Structured pose outputs:
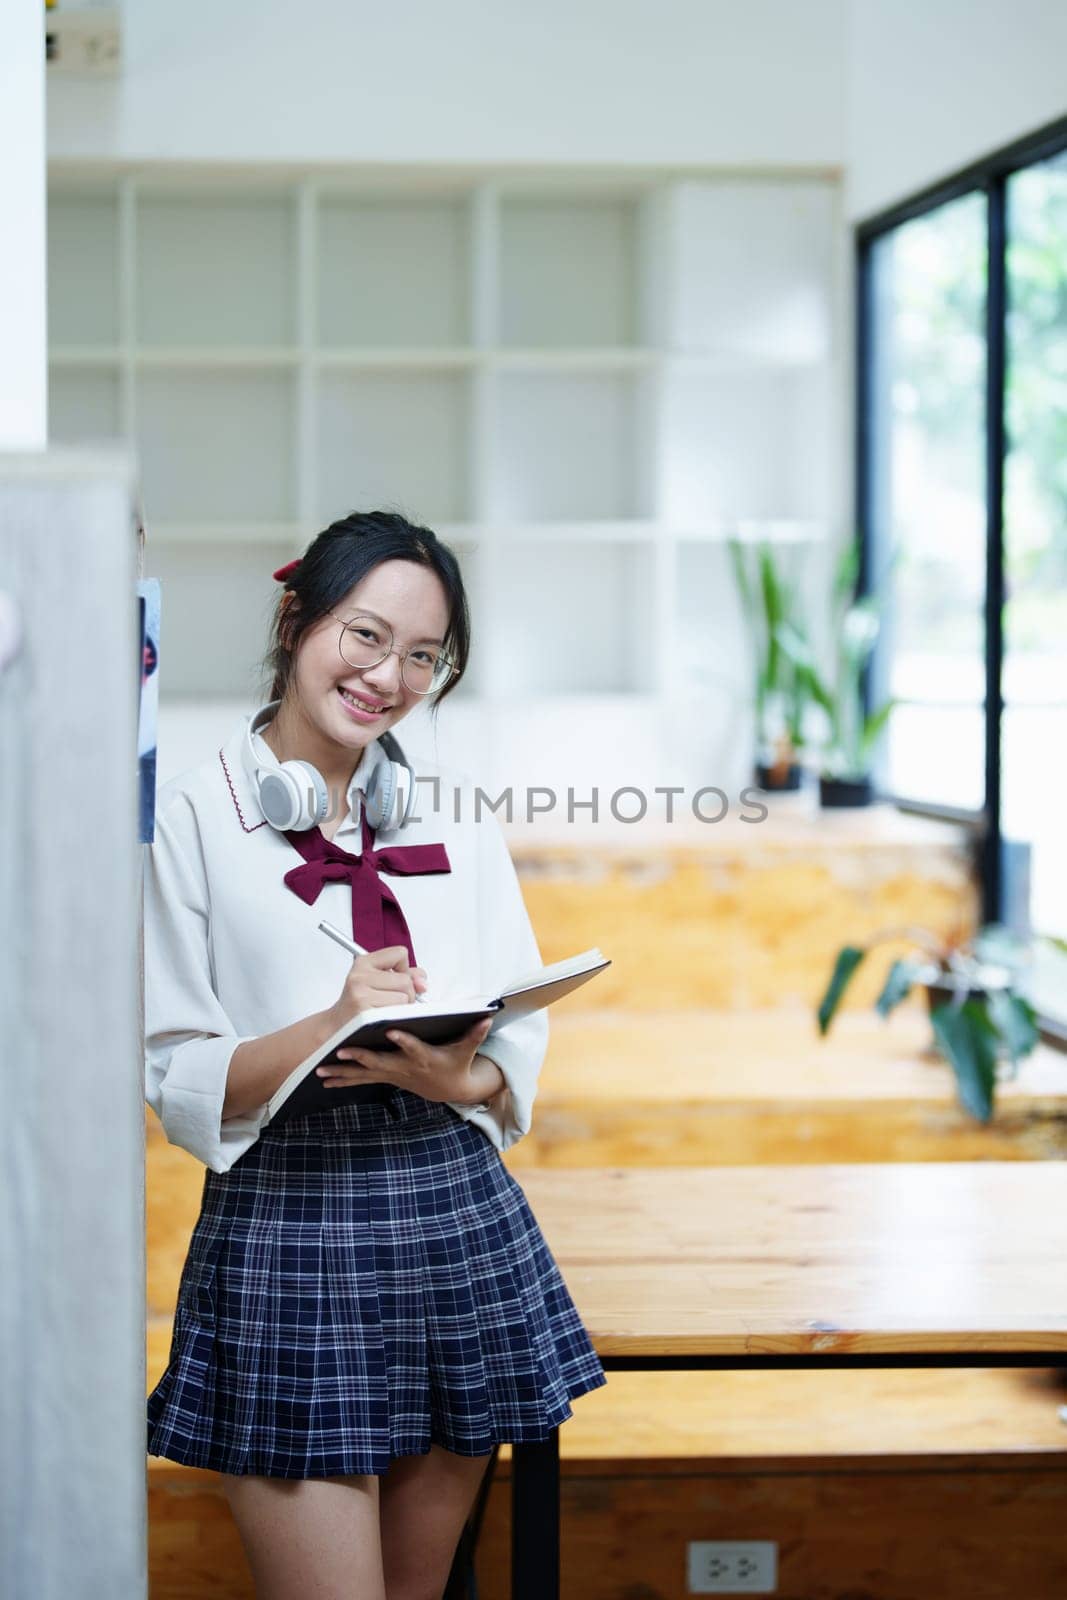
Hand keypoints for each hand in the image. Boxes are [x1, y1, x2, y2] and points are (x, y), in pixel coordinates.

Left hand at [316, 1016, 495, 1104]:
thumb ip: (475, 1033)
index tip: (392, 1030)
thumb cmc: (456, 1063)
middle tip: (342, 1052)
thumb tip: (487, 1018)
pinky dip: (343, 1079)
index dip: (404, 1040)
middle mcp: (405, 1068)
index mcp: (424, 1057)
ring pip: (364, 1074)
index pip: (414, 1047)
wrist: (448, 1089)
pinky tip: (323, 1079)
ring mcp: (392, 1074)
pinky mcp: (385, 1076)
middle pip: (380, 1062)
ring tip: (321, 1070)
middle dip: (361, 1058)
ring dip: (342, 1073)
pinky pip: (361, 1079)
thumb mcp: (467, 1050)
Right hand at [326, 945, 426, 1030]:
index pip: (400, 954)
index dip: (404, 969)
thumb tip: (423, 982)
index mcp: (363, 962)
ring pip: (404, 998)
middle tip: (390, 1001)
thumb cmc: (360, 1004)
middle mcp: (360, 976)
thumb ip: (405, 975)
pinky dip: (395, 1018)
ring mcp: (360, 995)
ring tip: (384, 1011)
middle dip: (406, 994)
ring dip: (400, 1009)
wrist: (336, 1027)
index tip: (395, 979)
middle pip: (405, 980)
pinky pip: (396, 1013)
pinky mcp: (365, 1014)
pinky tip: (382, 1019)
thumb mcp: (377, 981)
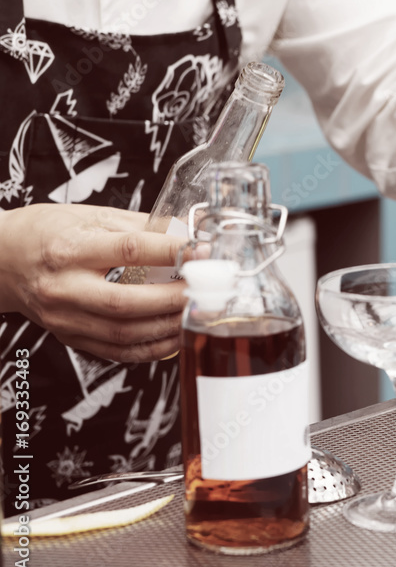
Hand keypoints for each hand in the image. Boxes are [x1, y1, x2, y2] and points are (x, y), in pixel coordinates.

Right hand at [0, 204, 188, 361]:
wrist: (1, 260)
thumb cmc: (47, 232)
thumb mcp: (90, 216)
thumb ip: (140, 226)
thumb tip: (187, 233)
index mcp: (70, 248)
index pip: (128, 250)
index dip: (170, 251)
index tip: (201, 251)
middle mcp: (64, 286)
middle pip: (126, 301)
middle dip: (172, 299)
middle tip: (203, 291)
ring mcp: (64, 317)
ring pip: (123, 332)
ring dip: (167, 327)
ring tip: (195, 314)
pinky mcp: (69, 336)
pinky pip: (116, 351)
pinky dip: (150, 348)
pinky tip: (174, 337)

● THE PROBLEM: Rewrite the data above exactly as given, but omit the images.

● RESULT OF THIS TASK:
Hand keypoints for each hand in the image. Boxes are [x1, y1, x2, y2] and points are (x, y), in pixel coordinates.

Left hand at [316, 1016, 495, 1104]:
thumb ip: (475, 1033)
index tip: (392, 1030)
thumb cmc: (456, 1063)
middle tip: (342, 1052)
thumb tip: (487, 1018)
pinky dip: (343, 1079)
index dip: (404, 1040)
middle mcp: (405, 1068)
index mcp: (424, 1057)
ring pip: (364, 1074)
index pip: (414, 1047)
wrist: (448, 1089)
pinky tip: (323, 1079)
ring mcp: (392, 1074)
pinky mcp: (385, 1076)
middle pip: (380, 1062)
ring tip: (321, 1070)
middle dip: (361, 1058)
ring dip: (342, 1073)
pinky pip: (361, 1079)
thumb mcp: (467, 1050)
Right hand at [326, 945, 426, 1030]:
index pip: (400, 954)
index dip: (404, 969)
thumb tip: (423, 982)
index mcp: (363, 962)
ring pip: (404, 998)
middle tip: (390, 1001)
thumb cmc: (360, 1004)
middle mcp: (360, 976)
thumb ip: (405, 975)
pinky dip: (395, 1018)
ring mcp: (360, 995)
ring tip: (384, 1011)
middle dip: (406, 994)
ring dip: (400, 1009)
wrist: (336, 1027)
index tip: (395, 979)
middle pip: (405, 980)
pinky pip: (396, 1013)
pinky mcp: (365, 1014)
pinky tip: (382, 1019)
thumb mcp: (377, 981)
Hand keypoints for each hand in the image. Boxes are [x1, y1, x2, y2] and points are (x, y), in pixel coordinates.

Right hand at [0, 204, 188, 361]:
wrist: (1, 260)
thumb cmc: (47, 232)
thumb mcp: (90, 216)
thumb ip: (140, 226)
thumb tip: (187, 233)
index mcp: (70, 248)
index pip: (128, 250)
index dip: (170, 251)
index tip: (201, 251)
middle mcp: (64, 286)
middle pip: (126, 301)
middle dip: (172, 299)
middle tip: (203, 291)
ring mcp: (64, 317)
ring pip: (123, 332)
ring dip: (167, 327)
ring tip: (195, 314)
pinky mcp: (69, 336)
pinky pip: (116, 351)
pinky dip: (150, 348)
pinky tip: (174, 337)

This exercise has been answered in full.